(Items from a data source)
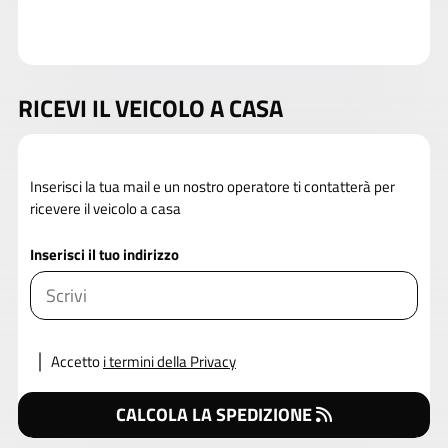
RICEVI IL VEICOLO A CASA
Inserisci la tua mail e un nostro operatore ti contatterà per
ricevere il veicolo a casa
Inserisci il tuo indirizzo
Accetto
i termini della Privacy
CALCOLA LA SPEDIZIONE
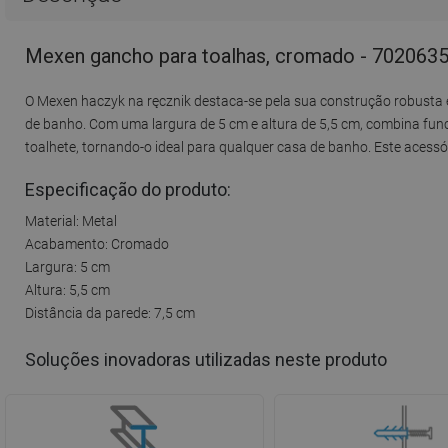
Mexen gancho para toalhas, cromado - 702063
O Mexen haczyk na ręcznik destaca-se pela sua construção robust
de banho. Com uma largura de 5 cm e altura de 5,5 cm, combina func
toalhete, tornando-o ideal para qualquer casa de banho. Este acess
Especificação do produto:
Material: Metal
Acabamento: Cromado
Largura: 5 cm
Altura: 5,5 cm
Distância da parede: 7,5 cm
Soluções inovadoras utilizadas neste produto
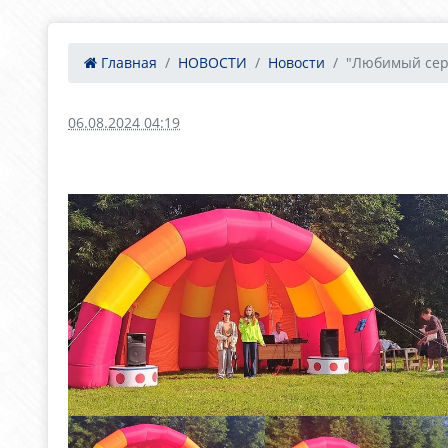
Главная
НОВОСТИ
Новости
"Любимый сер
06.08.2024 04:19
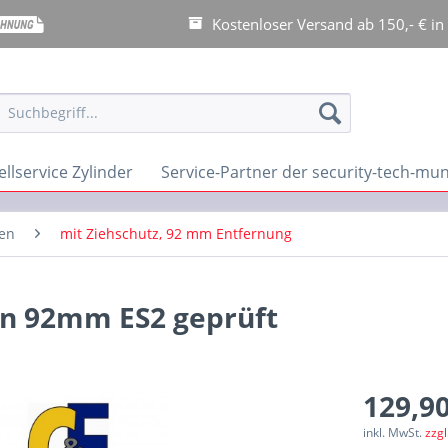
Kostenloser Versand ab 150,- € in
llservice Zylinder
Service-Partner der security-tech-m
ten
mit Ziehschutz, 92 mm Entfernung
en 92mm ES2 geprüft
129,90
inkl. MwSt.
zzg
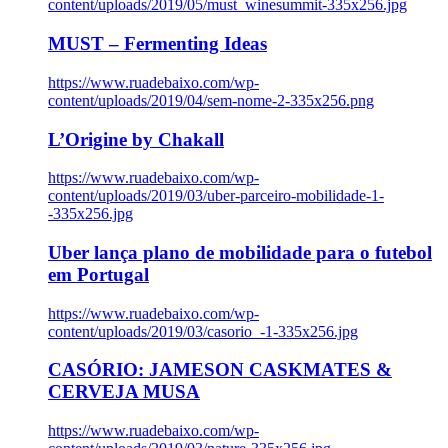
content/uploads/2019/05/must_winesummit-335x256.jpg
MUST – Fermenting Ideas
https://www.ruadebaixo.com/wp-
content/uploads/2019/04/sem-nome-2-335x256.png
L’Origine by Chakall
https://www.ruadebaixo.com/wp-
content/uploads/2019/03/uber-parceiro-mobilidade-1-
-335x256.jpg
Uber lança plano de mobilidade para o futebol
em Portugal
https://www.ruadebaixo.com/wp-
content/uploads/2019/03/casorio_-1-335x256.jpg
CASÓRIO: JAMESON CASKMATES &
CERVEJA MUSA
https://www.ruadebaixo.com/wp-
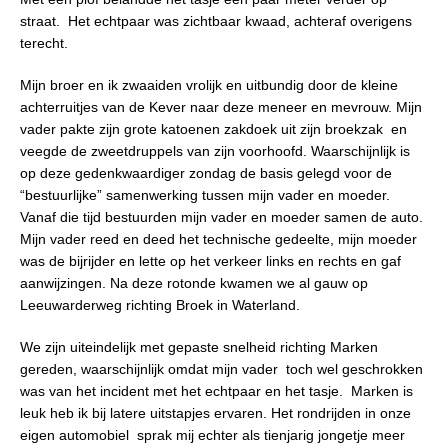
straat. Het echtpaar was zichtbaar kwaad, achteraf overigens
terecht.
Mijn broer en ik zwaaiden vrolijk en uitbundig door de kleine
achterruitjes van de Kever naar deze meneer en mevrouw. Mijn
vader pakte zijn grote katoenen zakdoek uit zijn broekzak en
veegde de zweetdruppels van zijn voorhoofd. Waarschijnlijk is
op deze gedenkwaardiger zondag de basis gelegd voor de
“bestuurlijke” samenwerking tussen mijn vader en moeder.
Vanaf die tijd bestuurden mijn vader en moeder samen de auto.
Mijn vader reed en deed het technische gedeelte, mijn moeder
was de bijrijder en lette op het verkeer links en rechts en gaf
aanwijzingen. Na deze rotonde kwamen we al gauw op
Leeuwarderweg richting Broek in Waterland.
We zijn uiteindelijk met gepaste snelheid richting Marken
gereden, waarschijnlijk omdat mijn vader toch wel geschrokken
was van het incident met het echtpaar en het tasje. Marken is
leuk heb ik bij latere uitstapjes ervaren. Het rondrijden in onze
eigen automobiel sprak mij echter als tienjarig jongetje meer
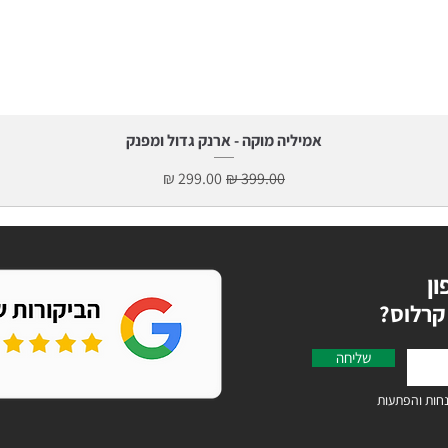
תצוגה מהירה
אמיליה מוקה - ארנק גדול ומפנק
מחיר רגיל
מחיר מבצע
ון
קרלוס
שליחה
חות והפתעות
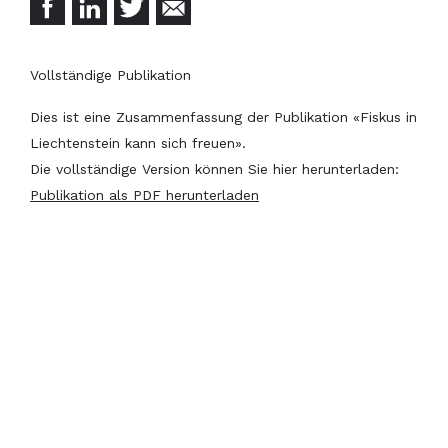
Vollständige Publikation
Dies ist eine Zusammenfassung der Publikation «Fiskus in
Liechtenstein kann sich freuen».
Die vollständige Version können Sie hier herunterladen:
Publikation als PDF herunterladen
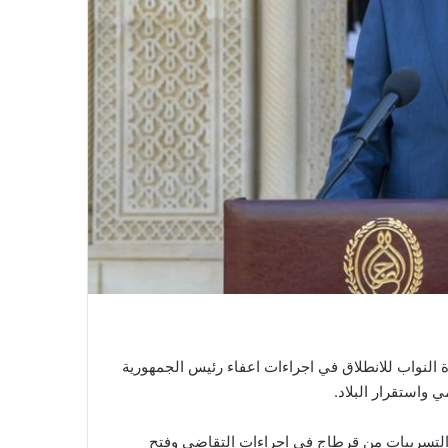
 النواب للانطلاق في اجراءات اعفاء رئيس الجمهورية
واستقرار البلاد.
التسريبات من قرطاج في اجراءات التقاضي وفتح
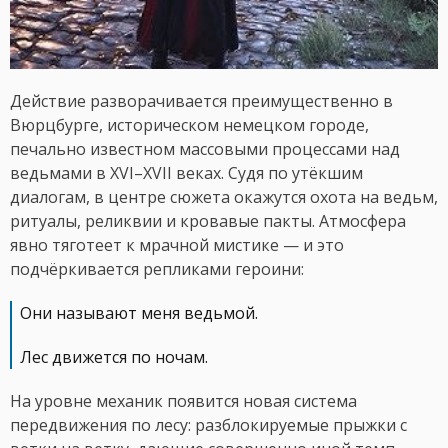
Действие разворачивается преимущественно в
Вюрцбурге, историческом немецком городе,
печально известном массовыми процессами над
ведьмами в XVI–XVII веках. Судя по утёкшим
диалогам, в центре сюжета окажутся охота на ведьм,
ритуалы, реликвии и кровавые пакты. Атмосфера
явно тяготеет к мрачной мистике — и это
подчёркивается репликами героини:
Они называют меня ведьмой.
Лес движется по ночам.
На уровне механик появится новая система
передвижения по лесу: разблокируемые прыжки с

■ WHAT TO PRODUCE
No pictures belong in the answer. It must repeat exactly the lines from the line with "التسريبات من قرطاج في اجراءات التقاضي وفتح" through the final line of the records.

■ TASK OUTPUT
التسريبات من قرطاج في اجراءات التقاضي وفتح
Действие разворачивается преимущественно в
Вюрцбурге, историческом немецком городе,
печально известном массовыми процессами над
ведьмами в XVI–XVII веках. Судя по утёкшим
диалогам, в центре сюжета окажутся охота на ведьм,
ритуалы, реликвии и кровавые пакты. Атмосфера
явно тяготеет к мрачной мистике — и это
подчёркивается репликами героини:
Они называют меня ведьмой.
Лес движется по ночам.
На уровне механик появится новая система
передвижения по лесу: разблокируемые прыжки с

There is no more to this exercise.